Each topically applied PowerStrip has two layers. The outer layer contains elemental Germanium. The inner or adhesive layer contains a proprietary blend of: Fermented Korean Red Ginseng, Silver and (Alpha-c CMPTM) Marine Phytoplankton. The unique ginseng contains Saponin which is an herb that is not consumed orally due to certain properties that in tests have not assimilated well through oral consumption despite its healing properties. Although specific efficacy data is limited, this herb has demonstrated to be effective in topical form. Testimonials from users of all ages are diverse and very positive. The strips are designed for use every 2 days and a 1-month pack of 15 strips costs $69.95.
According to recent filings and press releases, the company has enjoyed superior top-line growth in recent months, and we believe that management will markedly increase future revenue and earnings guidance on its 3Q13 conference call on Thursday, November 14. As noted in the press releases below, September 2013 sales grew by 90% over August 2013, and October sales rose by 20% over September.
For 2Q13, revenue grew by 48% on a sequential basis from the first quarter, with the company recording sales of $4M versus $2.7M in sales. Leveraging the huge popularity of its offerings and an addition of 3,200 new distributor sign-ups for its FGExpress division from August 2013, sales growth for September and even October continue to set records for the company. Big increases in new distributors are a great indication of much higher Q3 and future sales and provide management with enhanced visibility.
Interestingly, despite press releases outlining recent monthly sales growth, and the expectation of higher future financial guidance, this under-followed stock has pulled back in recent weeks following big gains from September to October. We believe that the pending quarterly financials release and subsequent guidance upgrade will serve as catalysts to drive the shares higher, based on its relatively low valuation and that continued success can support a higher stock price and valuation.
The current, company-stated expectation for revenue this year is $16M-$18M with EPS of $0.04-$0.06 and $30M-$40M in sales and EPS of $0.10-$0.15 in EPS for 2014. Even with only a 10% increase in top-line revenue guidance, we believe that FVRG could ultimately trade up to the $4.00-$4.50 range, which would represent a 1.5x revenue 2014 revenue multiple. It should be noted that this multiple is only a marginal premium to controversial comparables USANA (USNA) and Herbalife (HLF).

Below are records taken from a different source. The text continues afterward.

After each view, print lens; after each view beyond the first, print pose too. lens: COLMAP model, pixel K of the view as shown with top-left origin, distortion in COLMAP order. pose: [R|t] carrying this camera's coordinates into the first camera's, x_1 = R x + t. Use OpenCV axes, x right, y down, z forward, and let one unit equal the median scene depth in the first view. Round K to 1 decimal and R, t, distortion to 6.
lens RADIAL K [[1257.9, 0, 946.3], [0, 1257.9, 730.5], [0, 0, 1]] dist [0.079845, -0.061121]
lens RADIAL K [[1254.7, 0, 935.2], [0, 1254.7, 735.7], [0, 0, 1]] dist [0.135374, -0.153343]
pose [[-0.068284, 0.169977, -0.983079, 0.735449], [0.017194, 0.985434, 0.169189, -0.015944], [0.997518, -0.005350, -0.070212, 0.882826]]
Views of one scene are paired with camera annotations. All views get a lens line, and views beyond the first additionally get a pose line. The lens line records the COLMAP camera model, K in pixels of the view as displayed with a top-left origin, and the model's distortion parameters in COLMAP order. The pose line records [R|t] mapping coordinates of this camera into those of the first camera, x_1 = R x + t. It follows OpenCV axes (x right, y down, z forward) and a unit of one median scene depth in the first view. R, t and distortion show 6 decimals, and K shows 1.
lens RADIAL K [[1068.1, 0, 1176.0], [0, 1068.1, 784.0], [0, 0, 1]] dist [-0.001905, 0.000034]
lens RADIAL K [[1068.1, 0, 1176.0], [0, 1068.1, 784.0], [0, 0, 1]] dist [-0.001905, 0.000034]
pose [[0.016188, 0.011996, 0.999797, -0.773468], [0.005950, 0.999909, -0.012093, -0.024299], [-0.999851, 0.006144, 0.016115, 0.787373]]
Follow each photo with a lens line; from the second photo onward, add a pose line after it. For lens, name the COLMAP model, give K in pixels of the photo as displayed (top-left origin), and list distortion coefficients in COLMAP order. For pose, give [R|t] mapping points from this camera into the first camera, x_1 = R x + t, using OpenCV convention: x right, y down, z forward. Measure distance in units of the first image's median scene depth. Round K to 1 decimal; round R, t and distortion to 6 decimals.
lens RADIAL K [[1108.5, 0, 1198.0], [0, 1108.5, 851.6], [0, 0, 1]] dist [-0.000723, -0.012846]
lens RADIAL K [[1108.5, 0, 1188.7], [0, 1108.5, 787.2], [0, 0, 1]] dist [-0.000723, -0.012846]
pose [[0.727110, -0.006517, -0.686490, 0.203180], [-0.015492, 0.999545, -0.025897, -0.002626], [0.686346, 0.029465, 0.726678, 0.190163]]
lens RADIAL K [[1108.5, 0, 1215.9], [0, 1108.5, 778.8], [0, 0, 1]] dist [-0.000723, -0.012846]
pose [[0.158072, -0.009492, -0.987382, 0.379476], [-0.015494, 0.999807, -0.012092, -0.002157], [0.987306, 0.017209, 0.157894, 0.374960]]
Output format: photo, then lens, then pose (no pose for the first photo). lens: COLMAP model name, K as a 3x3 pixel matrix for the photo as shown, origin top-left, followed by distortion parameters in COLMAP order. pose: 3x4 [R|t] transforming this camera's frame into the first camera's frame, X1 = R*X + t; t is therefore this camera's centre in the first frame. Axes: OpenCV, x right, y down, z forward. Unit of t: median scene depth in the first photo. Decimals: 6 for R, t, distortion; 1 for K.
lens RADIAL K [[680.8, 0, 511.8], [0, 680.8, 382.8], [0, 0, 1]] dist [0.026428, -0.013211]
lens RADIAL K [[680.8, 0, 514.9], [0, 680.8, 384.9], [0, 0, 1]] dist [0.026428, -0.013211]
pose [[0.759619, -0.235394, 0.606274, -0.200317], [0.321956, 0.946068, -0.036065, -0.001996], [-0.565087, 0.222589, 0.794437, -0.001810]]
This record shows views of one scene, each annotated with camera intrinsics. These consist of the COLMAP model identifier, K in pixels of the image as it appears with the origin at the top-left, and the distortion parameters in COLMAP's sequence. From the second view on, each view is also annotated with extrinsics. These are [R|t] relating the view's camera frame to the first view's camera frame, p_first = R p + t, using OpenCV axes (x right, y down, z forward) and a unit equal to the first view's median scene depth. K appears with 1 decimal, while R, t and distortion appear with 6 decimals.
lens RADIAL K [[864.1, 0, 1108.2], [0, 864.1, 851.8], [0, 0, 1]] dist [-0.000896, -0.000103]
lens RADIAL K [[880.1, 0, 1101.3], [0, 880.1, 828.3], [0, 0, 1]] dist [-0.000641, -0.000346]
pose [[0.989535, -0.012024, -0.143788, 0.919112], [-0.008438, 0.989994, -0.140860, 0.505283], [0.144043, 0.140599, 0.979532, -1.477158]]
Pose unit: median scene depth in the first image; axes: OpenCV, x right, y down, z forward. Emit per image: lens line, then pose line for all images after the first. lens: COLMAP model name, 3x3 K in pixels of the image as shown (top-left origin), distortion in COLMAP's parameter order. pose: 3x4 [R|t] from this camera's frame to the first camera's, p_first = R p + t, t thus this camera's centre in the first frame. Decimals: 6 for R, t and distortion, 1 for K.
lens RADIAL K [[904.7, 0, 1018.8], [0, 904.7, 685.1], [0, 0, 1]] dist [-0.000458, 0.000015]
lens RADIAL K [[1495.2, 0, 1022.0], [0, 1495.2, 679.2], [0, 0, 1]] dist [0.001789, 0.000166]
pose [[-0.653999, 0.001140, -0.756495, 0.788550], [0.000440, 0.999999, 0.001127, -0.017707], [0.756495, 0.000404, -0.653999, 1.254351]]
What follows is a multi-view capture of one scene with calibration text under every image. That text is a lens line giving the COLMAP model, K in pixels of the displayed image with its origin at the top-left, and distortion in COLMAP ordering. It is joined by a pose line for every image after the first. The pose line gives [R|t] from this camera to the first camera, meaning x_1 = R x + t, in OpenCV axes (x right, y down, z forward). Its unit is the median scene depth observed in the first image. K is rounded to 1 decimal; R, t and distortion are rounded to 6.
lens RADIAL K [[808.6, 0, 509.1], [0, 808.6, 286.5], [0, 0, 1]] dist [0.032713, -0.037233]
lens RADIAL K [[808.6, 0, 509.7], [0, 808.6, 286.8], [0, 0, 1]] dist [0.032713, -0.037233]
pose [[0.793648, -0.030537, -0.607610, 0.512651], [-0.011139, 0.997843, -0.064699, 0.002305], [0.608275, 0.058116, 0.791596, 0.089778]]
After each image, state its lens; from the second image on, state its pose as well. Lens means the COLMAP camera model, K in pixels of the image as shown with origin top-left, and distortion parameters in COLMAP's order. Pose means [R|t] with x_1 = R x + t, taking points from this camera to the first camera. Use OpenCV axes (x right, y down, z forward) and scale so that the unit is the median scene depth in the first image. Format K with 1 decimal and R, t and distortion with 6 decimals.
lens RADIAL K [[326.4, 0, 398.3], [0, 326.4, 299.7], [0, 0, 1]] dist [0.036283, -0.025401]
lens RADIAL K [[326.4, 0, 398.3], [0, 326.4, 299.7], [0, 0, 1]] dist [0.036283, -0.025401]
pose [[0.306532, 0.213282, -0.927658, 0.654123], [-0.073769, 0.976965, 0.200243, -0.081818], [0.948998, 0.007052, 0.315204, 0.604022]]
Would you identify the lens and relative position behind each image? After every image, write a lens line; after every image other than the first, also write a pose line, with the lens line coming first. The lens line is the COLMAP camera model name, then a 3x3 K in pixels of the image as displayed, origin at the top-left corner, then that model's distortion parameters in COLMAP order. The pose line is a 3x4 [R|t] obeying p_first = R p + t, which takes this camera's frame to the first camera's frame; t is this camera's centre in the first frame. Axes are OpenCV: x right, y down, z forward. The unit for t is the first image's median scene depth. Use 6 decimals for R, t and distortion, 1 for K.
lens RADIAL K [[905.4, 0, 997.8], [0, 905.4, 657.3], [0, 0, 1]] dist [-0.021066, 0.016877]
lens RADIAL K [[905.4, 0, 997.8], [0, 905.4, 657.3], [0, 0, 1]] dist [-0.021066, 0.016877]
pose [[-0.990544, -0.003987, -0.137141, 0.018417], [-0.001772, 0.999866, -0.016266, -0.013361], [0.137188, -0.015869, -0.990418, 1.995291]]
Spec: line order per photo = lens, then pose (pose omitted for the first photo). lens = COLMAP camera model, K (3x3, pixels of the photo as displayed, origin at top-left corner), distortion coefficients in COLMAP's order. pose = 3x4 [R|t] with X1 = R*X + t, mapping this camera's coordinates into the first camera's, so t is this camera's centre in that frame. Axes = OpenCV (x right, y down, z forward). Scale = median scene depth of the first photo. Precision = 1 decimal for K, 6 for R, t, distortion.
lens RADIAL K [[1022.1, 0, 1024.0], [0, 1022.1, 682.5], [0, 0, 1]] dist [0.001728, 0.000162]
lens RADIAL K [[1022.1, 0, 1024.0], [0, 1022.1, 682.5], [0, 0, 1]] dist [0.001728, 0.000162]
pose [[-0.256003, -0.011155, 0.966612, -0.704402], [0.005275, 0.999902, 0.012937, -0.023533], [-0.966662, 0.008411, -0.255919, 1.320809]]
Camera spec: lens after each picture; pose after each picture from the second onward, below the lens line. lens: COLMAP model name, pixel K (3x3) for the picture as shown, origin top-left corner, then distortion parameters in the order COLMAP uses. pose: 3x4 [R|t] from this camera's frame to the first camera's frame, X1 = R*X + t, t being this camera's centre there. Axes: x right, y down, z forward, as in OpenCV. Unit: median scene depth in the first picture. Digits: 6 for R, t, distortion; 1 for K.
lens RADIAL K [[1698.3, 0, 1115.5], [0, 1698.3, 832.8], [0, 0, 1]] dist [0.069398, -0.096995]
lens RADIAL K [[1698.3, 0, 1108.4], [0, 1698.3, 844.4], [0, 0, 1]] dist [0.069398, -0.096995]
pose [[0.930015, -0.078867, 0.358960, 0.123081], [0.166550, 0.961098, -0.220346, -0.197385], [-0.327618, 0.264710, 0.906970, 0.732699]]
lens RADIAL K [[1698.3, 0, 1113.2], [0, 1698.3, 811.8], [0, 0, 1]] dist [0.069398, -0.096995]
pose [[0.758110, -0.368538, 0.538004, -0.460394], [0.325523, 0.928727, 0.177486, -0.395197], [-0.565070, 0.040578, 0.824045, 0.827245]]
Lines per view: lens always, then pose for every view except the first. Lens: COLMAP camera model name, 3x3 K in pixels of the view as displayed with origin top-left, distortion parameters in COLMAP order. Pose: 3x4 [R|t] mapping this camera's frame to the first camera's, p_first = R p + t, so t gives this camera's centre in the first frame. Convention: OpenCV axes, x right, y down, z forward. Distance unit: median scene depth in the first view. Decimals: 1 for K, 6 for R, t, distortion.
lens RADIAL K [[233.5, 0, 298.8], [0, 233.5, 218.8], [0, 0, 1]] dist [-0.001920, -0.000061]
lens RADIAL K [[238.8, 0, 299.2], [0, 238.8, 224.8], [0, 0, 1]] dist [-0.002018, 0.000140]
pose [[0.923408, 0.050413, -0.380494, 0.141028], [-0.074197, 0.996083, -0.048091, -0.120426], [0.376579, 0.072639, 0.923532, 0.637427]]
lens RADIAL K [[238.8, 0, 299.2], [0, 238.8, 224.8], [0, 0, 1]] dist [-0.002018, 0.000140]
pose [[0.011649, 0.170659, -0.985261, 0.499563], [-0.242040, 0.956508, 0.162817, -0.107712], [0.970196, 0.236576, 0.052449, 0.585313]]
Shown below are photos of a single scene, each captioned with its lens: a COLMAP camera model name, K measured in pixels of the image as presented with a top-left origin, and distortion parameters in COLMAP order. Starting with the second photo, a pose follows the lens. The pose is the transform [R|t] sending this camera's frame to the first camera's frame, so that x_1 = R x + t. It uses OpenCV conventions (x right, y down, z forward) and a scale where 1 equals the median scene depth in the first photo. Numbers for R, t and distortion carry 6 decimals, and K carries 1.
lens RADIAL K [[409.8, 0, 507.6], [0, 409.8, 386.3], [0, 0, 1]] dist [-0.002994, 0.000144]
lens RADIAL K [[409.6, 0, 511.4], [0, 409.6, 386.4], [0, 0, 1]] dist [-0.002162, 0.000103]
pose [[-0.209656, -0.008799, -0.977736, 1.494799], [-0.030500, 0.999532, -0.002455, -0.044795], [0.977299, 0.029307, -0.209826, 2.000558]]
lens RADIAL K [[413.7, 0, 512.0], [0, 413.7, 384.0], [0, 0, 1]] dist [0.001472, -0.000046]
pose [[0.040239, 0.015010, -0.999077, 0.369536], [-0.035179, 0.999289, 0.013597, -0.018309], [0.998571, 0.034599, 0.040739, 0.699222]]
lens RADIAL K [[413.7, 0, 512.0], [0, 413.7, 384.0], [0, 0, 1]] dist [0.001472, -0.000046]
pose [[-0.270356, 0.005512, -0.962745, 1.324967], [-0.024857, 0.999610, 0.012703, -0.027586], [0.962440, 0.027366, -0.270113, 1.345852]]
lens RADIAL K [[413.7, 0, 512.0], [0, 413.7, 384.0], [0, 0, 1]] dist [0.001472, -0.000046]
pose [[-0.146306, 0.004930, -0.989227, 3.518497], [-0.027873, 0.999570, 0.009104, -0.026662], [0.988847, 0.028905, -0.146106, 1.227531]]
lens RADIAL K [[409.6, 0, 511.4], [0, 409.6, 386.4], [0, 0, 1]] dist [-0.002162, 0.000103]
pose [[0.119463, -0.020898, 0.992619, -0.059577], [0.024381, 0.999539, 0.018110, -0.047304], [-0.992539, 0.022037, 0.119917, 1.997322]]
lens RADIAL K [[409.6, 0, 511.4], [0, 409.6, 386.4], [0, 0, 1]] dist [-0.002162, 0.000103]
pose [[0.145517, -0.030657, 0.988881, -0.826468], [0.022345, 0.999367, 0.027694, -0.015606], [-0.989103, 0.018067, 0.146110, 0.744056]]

Moreover, the company should enjoy margin expansion in conjunction with its higher sales, which would favorably impact EPS enough to approach the $0.20 level next year. A $4.00 target would represent a 20x or so multiple on such EPS, which is certainly reasonable for a hyper-growth emerging growth stock in the early phases of its growth trajectory with a unique product offering edge.
Disclosure: I have no positions in any stocks mentioned, and no plans to initiate any positions within the next 72 hours. I wrote this article myself, and it expresses my own opinions. I am not receiving compensation for it. I have no business relationship with any company whose stock is mentioned in this article.